Below are the records. Gather each line that holds "собраний".

· · · ·

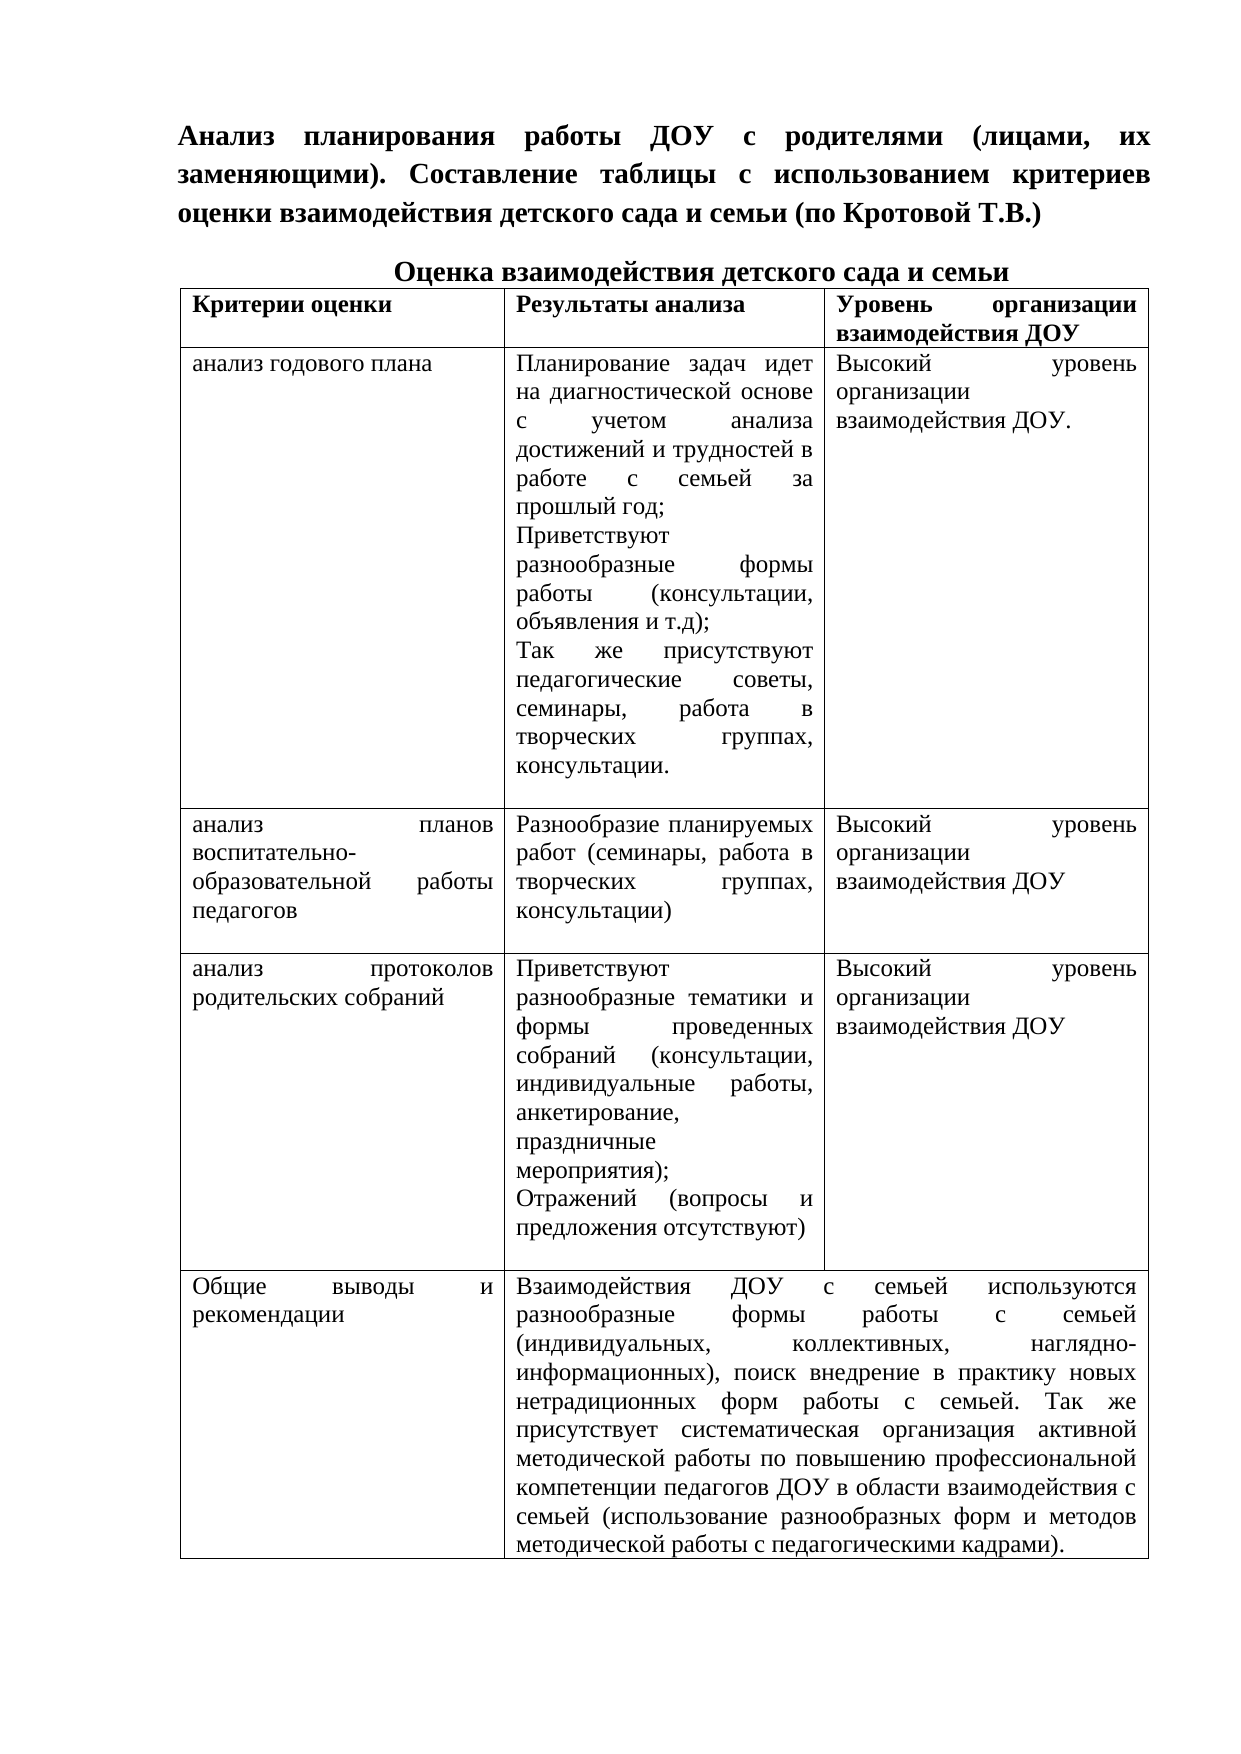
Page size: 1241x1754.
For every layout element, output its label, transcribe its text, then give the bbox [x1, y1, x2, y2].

table_header Уровень организации взаимодействия ДОУ [825, 289, 1148, 347]
table_cell Общие выводы и рекомендации [181, 1271, 504, 1558]
table_cell анализ протоколов родительских собраний [181, 954, 504, 1270]
table_header Результаты анализа [505, 289, 824, 347]
table_cell Разнообразие планируемых работ (семинары, работа в творческих группах, консультации) [505, 809, 824, 952]
table_cell Приветствуют разнообразные тематики и формы проведенных собраний (консультации, индивидуальные работы, анкетирование, праздничные мероприятия); Отражений (вопросы и предложения отсутствуют) [505, 954, 824, 1270]
table_cell анализ планов воспитательно-образовательной работы педагогов [181, 809, 504, 952]
table_cell Высокий уровень организации взаимодействия ДОУ. [825, 348, 1148, 808]
table_cell Планирование задач идет на диагностической основе с учетом анализа достижений и трудностей в работе с семьей за прошлый год; Приветствуют разнообразные формы работы (консультации, объявления и т.д); Так же присутствуют педагогические советы, семинары, работа в творческих группах, консультации. [505, 348, 824, 808]
table_cell Взаимодействия ДОУ с семьей используются разнообразные формы работы с семьей (индивидуальных, коллективных, наглядно-информационных), поиск внедрение в практику новых нетрадиционных форм работы с семьей. Так же присутствует систематическая организация активной методической работы по повышению профессиональной компетенции педагогов ДОУ в области взаимодействия с семьей (использование разнообразных форм и методов методической работы с педагогическими кадрами). [505, 1271, 1148, 1558]
table_cell Высокий уровень организации взаимодействия ДОУ [825, 954, 1148, 1270]
table_cell анализ годового плана [181, 348, 504, 808]
text Анализ планирования работы ДОУ с родителями (лицами, их заменяющими). Составление таблицы с использованием критериев оценки взаимодействия детского сада и семьи (по Кротовой Т.В.) [177, 118, 1152, 229]
text Оценка взаимодействия детского сада и семьи [207, 254, 1152, 288]
table_cell Высокий уровень организации взаимодействия ДОУ [825, 809, 1148, 952]
table_header Критерии оценки [181, 289, 504, 347]
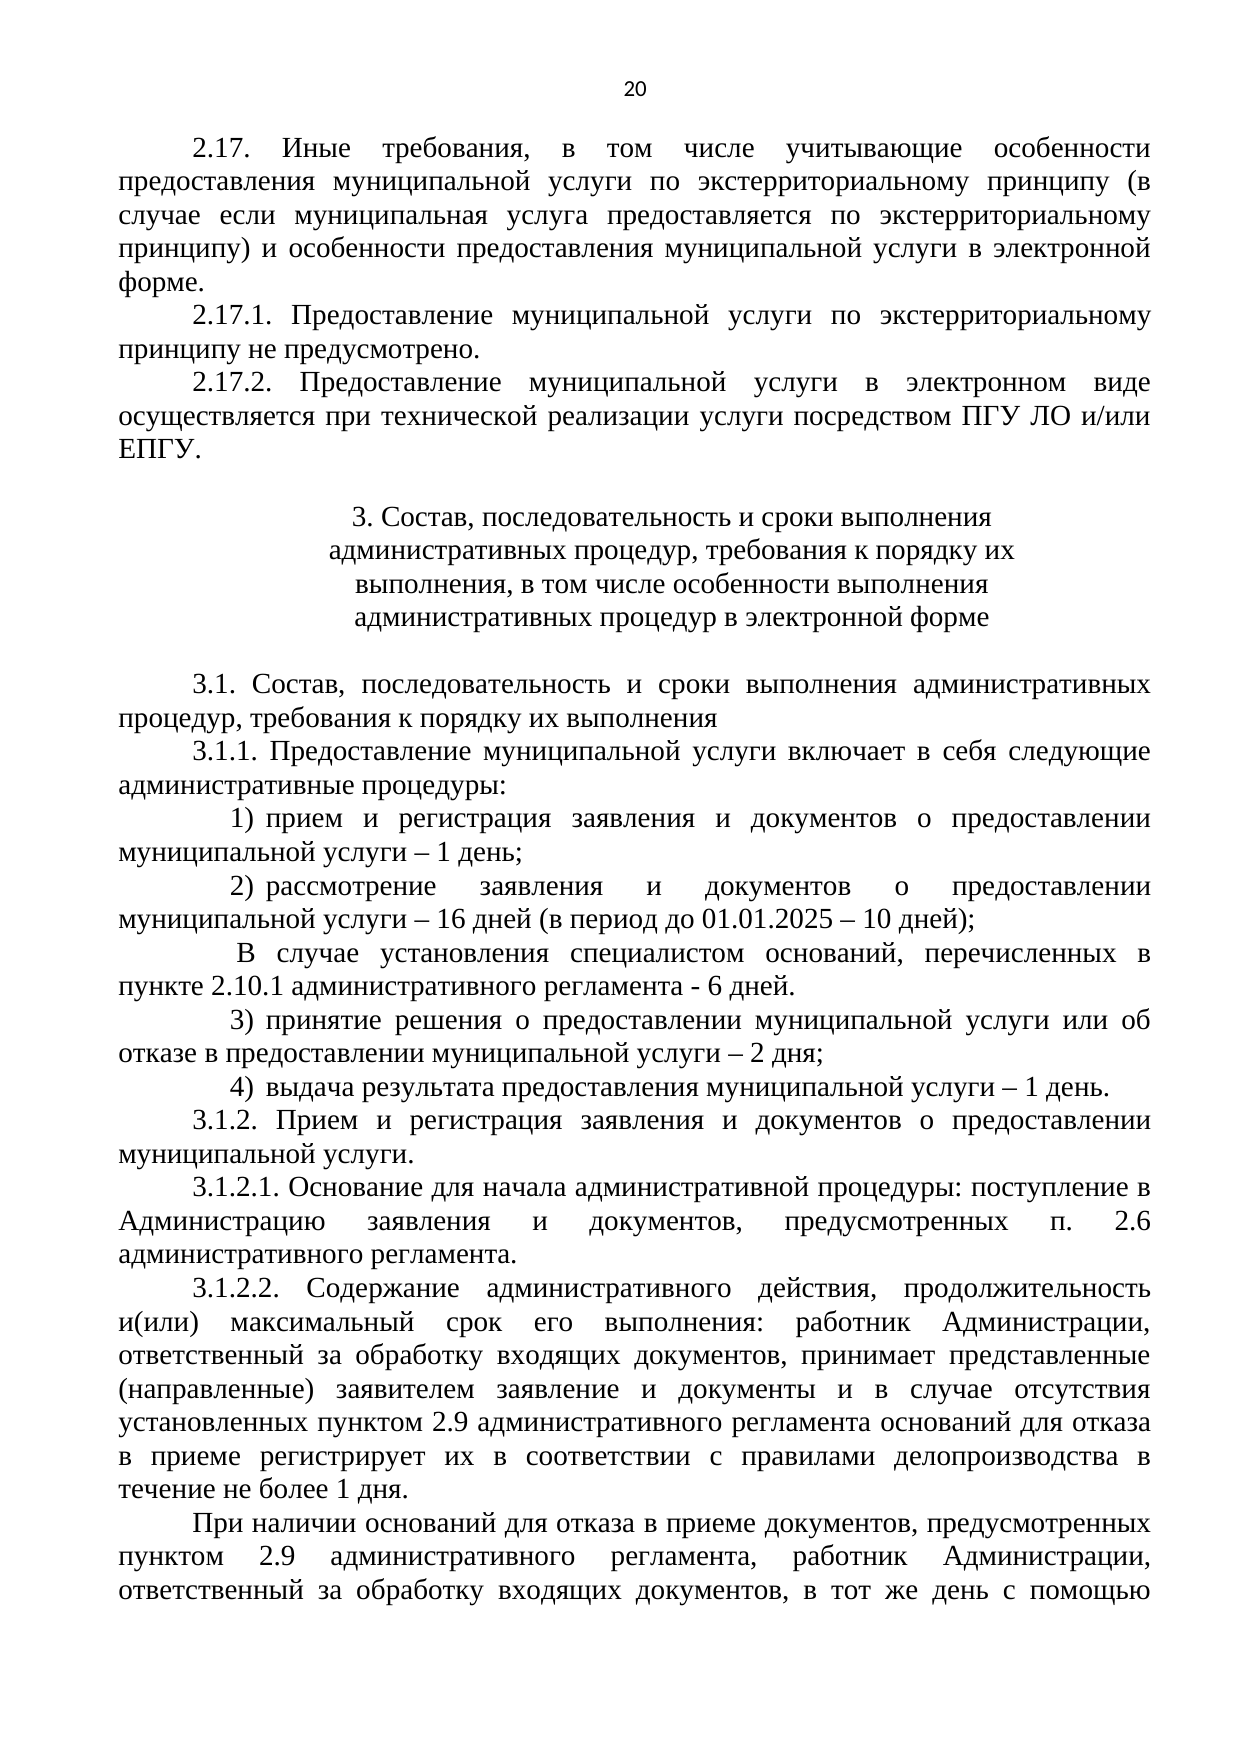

· · · ·

- Solved problem
table_cell анализ протоколов родительских собраний [181, 954, 504, 1270]
table_cell Приветствуют разнообразные тематики и формы проведенных собраний (консультации, индивидуальные работы, анкетирование, праздничные мероприятия); Отражений (вопросы и предложения отсутствуют) [505, 954, 824, 1270]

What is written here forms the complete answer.